There are 10 types of files in our index. These are:
.pdf: 972
.html: 124
.pdfua1: 65
.1547047485: 9
.pdfplatformhootsuite: 3
.php: 3
: 2
.1557326170: 1
.htm: 1
.htmbm08: 1


> Note that this is problematic because unless the `file_type` is either `.html` or `.pdf` we do not parse it.

We can take a look at an example:

In [68]:
url_path = 'https://www.who.int/hac/crises/ssd/south-sudan-idsr-26march-1apr2018.pdf?ua=1'

query = {
        "query": {
            "match" : {
                "file_type.keyword" : '.pdfua1'
            }
        }
    }            
            
res = es.search(index=index, body=query)['hits']['hits']

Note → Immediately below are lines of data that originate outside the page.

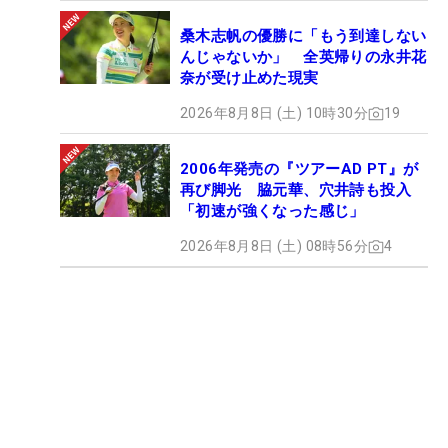
桑木志帆の優勝に「もう到達しない
んじゃないか」 全英帰りの永井花
奈が受け止めた現実
2026年8月8日 (土) 10時30分
19
2006年発売の『ツアーAD PT』が
再び脚光 脇元華、穴井詩も投入
「初速が強くなった感じ」
2026年8月8日 (土) 08時56分
4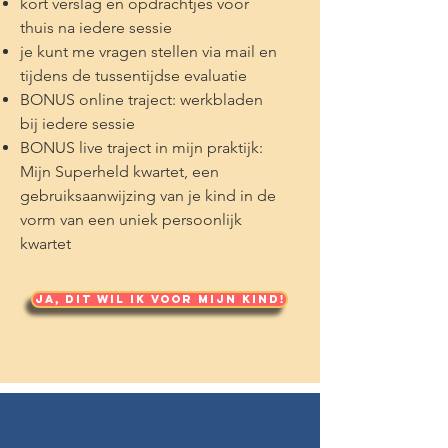
kort verslag en opdrachtjes voor
thuis na iedere sessie
je kunt me vragen stellen via mail en
tijdens de tussentijdse evaluatie
BONUS online traject: werkbladen
bij iedere sessie
BONUS live traject in mijn praktijk:
Mijn Superheld kwartet, een
gebruiksaanwijzing van je kind in de
vorm van een uniek persoonlijk
kwartet
Ja, dit wil ik voor mijn kind!
Wat deze Mijn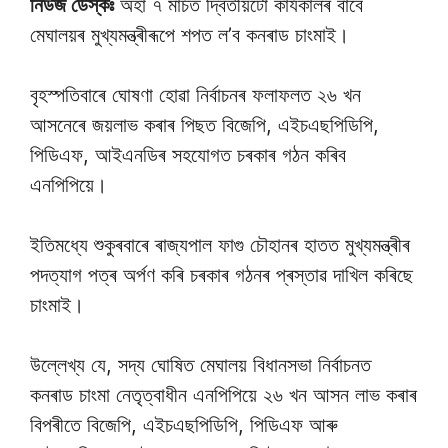
নিউজ ডেস্কঃ
অহা ৭ মাৰ্চত দ্বিতীয়টো কাৰ্যকালৰ বাবে
মেঘালয়ৰ মুখ্যমন্ত্ৰীৰূপে শপত ল’ব কনৰাড চাংমাই।
বৃহস্পতিবাৰে ঘোষণা হোৱা নিৰ্বাচনৰ ফলাফলত ২৬ খন
আসনেৰে জয়লাভ কৰাৰ পিছত বিজেপি, এইচএছপিডিপি,
পিডিএফ, আইএনডিৰ সহযোগত চৰকাৰ গঠন কৰিব
এনপিপিয়ে।
ইতিমধ্যে শুকুৰবাৰে ৰাজ্যপাল ফাগু চৌহানৰ হাতত মুখ্যমন্ত্ৰীৰ
পদত্যাগ পত্ৰ অৰ্পণ কৰি চৰকাৰ গঠনৰ প্ৰস্তাৱ দাখিল কৰিছে
চাংমাই।
উল্লেখ্য যে, সদ্য ঘোষিত মেঘালয় বিধানসভা নিৰ্বাচনত
কনৰাড চাংমা নেতৃত্বাধীন এনপিপিয়ে ২৬ খন আসন লাভ কৰাৰ
বিপৰীতে বিজেপি, এইচএছপিডিপি, পিডিএফ আৰু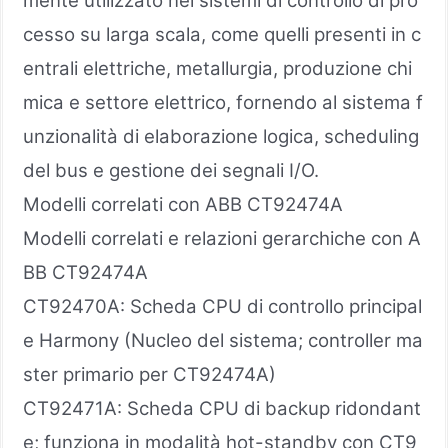
mente utilizzato nei sistemi di controllo di pro
cesso su larga scala, come quelli presenti in c
entrali elettriche, metallurgia, produzione chi
mica e settore elettrico, fornendo al sistema f
unzionalità di elaborazione logica, scheduling
del bus e gestione dei segnali I/O.
Modelli correlati con ABB CT92474A
Modelli correlati e relazioni gerarchiche con A
BB CT92474A
CT92470A: Scheda CPU di controllo principal
e Harmony (Nucleo del sistema; controller ma
ster primario per CT92474A)
CT92471A: Scheda CPU di backup ridondant
e; funziona in modalità hot-standby con CT9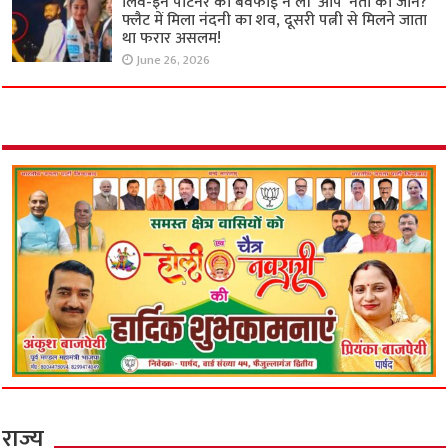
लिव-इन पार्टनर की बेवफाई ने ली ‘आप’ नेता की जान?
फ्लैट में मिला नंदनी का शव, दूसरी पत्नी से मिलने जाता
था फरार असलम!
June 26, 2026
राज्य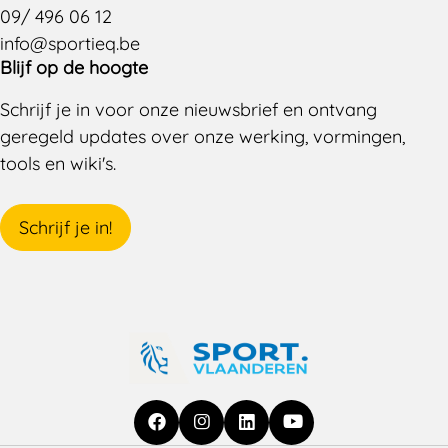
09/ 496 06 12
info@sportieq.be
Blijf op de hoogte
Schrijf je in voor onze nieuwsbrief en ontvang
geregeld updates over onze werking, vormingen,
tools en wiki's.
Schrijf je in!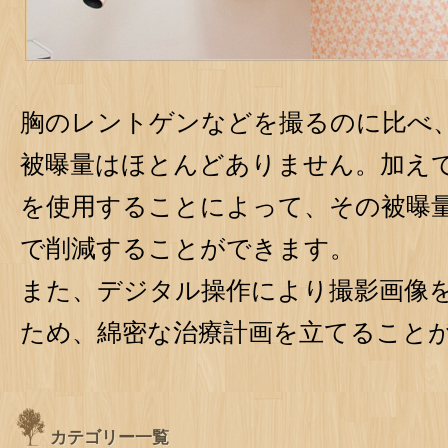
胸のレントゲンなどを撮るのに比べ
被曝量はほとんどありません。加え
を使用することによって、その被曝量
で削減することができます。
また、デジタル操作により撮影画像
ため、綿密な治療計画を立てること
カテゴリー一覧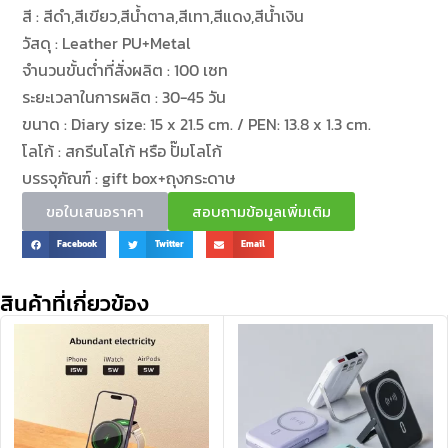
สี : สีดำ,สีเขียว,สีน้ำตาล,สีเทา,สีแดง,สีน้ำเงิน
วัสดุ : Leather PU+Metal
จำนวนขั้นต่ำที่สั่งผลิต : 100 เซท
ระยะเวลาในการผลิต : 30-45 วัน
ขนาด : Diary size: 15 x 21.5 cm. / PEN: 13.8 x 1.3 cm.
โลโก้ : สกรีนโลโก้ หรือ ปั๊มโลโก้
บรรจุภัณฑ์ : gift box+ถุงกระดาษ
ขอใบเสนอราคา
สอบถามข้อมูลเพิ่มเติม
Facebook
Twitter
Email
สินค้าที่เกี่ยวข้อง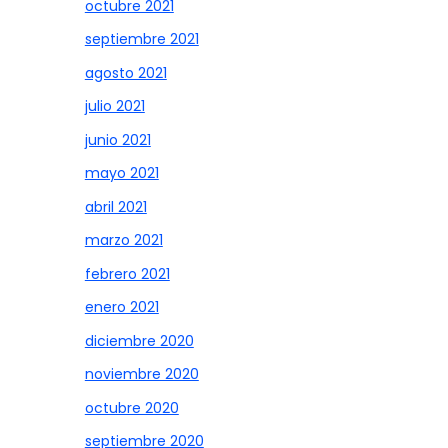
octubre 2021
septiembre 2021
agosto 2021
julio 2021
junio 2021
mayo 2021
abril 2021
marzo 2021
febrero 2021
enero 2021
diciembre 2020
noviembre 2020
octubre 2020
septiembre 2020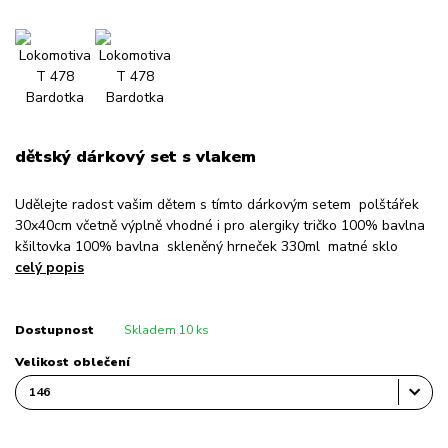
dětský dárkový set s vlakem
Udělejte radost vašim dětem s tímto dárkovým setem polštářek
30x40cm včetně výplně vhodné i pro alergiky tričko 100% bavlna
kšiltovka 100% bavlna skleněný hrneček 330ml matné sklo
celý popis
Dostupnost
Skladem 10 ks
Velikost oblečení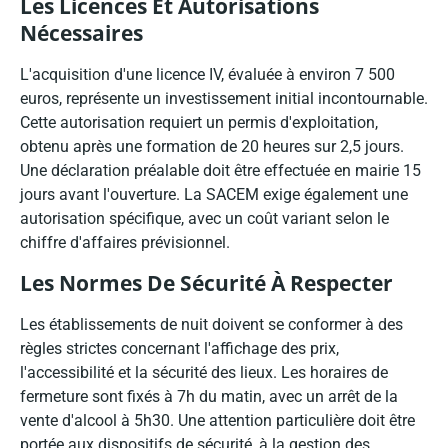
Les Licences Et Autorisations
Nécessaires
L'acquisition d'une licence IV, évaluée à environ 7 500
euros, représente un investissement initial incontournable.
Cette autorisation requiert un permis d'exploitation,
obtenu après une formation de 20 heures sur 2,5 jours.
Une déclaration préalable doit être effectuée en mairie 15
jours avant l'ouverture. La SACEM exige également une
autorisation spécifique, avec un coût variant selon le
chiffre d'affaires prévisionnel.
Les Normes De Sécurité À Respecter
Les établissements de nuit doivent se conformer à des
règles strictes concernant l'affichage des prix,
l'accessibilité et la sécurité des lieux. Les horaires de
fermeture sont fixés à 7h du matin, avec un arrêt de la
vente d'alcool à 5h30. Une attention particulière doit être
portée aux dispositifs de sécurité, à la gestion des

Note that `extracted_text` is empty here, since no extraction was performed:

In [70]:
res[0]

{'_index': 'wm-dev',
 '_type': 'wm-document',
 '_id': 'e8716caf92dfcaacf0d979e402d6767804e9de9685dd0c3b46323c09d2c7b14a',
 '_score': 2.9306998,
 '_source': {'stored_url': 'https://world-modelers.s3.amazonaws.com/documents/migration/tmp/DEV/southsudanidsrannex8October2017.pdfua1',
  'file_name': 'southsudanidsrannex8October2017.pdfua1',
  'file_type': '.pdfua1',
  'category': 'November 2019 SSudan Docs',
  'extracted_text': {},
  'source_url': 'https://www.who.int/hac/crises/ssd/south-sudan-idsr-annex-8October2017.pdf?ua=1'}}

We can extract a better `file_type` with a regex:

In [71]:
source_url = res[0]['_source']['source_url']

In [72]:
import re

pattern = re.compile(r".*(\.pdf|\.html|\.docx|\.doc|\.ppt|\.pptx).*")
result = pattern.match(source_url)
result.group(1)

'.pdf'

However, this doesn't explain all the failed extractions. We can check the types of extractions and their counts:

In [73]:
query = {
    "query": {
        "exists": {
            "field": "extracted_text.bs4"
        }
    }
}

bs4_count = es.count(index=index, body=query)['count']

query = {
    "query": {
        "exists": {
            "field": "extracted_text.tika"
        }
    }
}

tika_count = es.count(index=index, body=query)['count']

query = {
    "query": {
        "exists": {
            "field": "extracted_text.pypdf2"
        }
    }
}

pypdf2_count = es.count(index=index, body=query)['count']

In [81]:
print("We extracted the following counts per extractor\n"\
      f"BS4: {bs4_count}\n"\
      f"Tika: {tika_count}\n"\
      f"PyPDF2: {pypdf2_count}"\
     )

We extracted the following counts per extractor
BS4: 56
Tika: 971
PyPDF2: 955


If there were 124 `.html` files what happened? We can check for documents with the `.html` `file_type` but that are missing `bs4` extractions:

In [99]:
query = {
    "query": {
        "query_string" : {
            "query" : "(file_type: .html) AND (NOT _exists_:extracted_text.bs4)"
        }
    }
}

res = es.search(index=index, body=query)['hits']['hits']

In [101]:
res[0]

{'_index': 'wm-dev',
 '_type': 'wm-document',
 '_id': 'e4cec19518356b6f5c107c192a779f1205622fef2d4315cf08caf25dc5552090',
 '_score': 3.8596,
 '_source': {'stored_url': 'https://world-modelers.s3.amazonaws.com/documents/migration/tmp/DEV/52304.html',
  'file_name': '52304.html',
  'file_type': '.html',
  'category': 'November 2019 SSudan Docs',
  'extracted_text': {},
  'source_url': 'https://data2.unhcr.org/en/documents/download/52304'}}

Note if we actually take a look at the `source_url` we will see that it is really a **`PDF`**, _not_ an **`HTML`** file!

In [102]:
url_path = res[0]['_source']['source_url']

In [103]:
# Download file
doc_name = 'South Sudan Situation Regional Situation'
r = requests.get(url_path, verify=False, stream=True, allow_redirects=True)
r.raw.decode_content = True
filename = f"{slugify(get_filename(r.headers.get('content-disposition'), url_path, doc_name))}"
open(filename, 'wb').write(r.content)



411942

Using Python's (magic library)[https://github.com/ahupp/python-magic] we can deal with this. 

```
pip install python-magic-bin==0.4.14
```

Note that even though the filename has `.html` it still correctly detects it as a PDF.:

In [116]:
filename

'52304.html'

In [118]:
import magic
mime = magic.Magic(mime=True)
mime.from_file(filename)

'application/pdf'

This appears to be a pretty common problem for documents from `November 2019 SSudan Docs` tab of the spreadsheet.